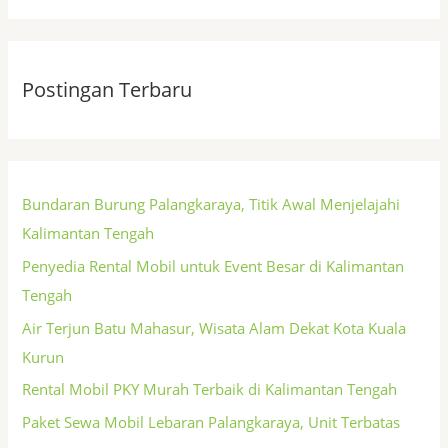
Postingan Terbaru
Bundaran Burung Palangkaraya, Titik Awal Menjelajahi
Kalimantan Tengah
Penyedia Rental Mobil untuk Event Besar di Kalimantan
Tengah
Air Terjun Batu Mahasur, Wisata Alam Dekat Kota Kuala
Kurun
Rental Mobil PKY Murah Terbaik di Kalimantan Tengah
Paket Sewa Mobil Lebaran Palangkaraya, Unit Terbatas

........

INSTRUCTIONS TO FOLLOW: Copy out the text lines of the entry above word for word, leaving out the image.

RESULT BELOW:
Postingan Terbaru
Bundaran Burung Palangkaraya, Titik Awal Menjelajahi
Kalimantan Tengah
Penyedia Rental Mobil untuk Event Besar di Kalimantan
Tengah
Air Terjun Batu Mahasur, Wisata Alam Dekat Kota Kuala
Kurun
Rental Mobil PKY Murah Terbaik di Kalimantan Tengah
Paket Sewa Mobil Lebaran Palangkaraya, Unit Terbatas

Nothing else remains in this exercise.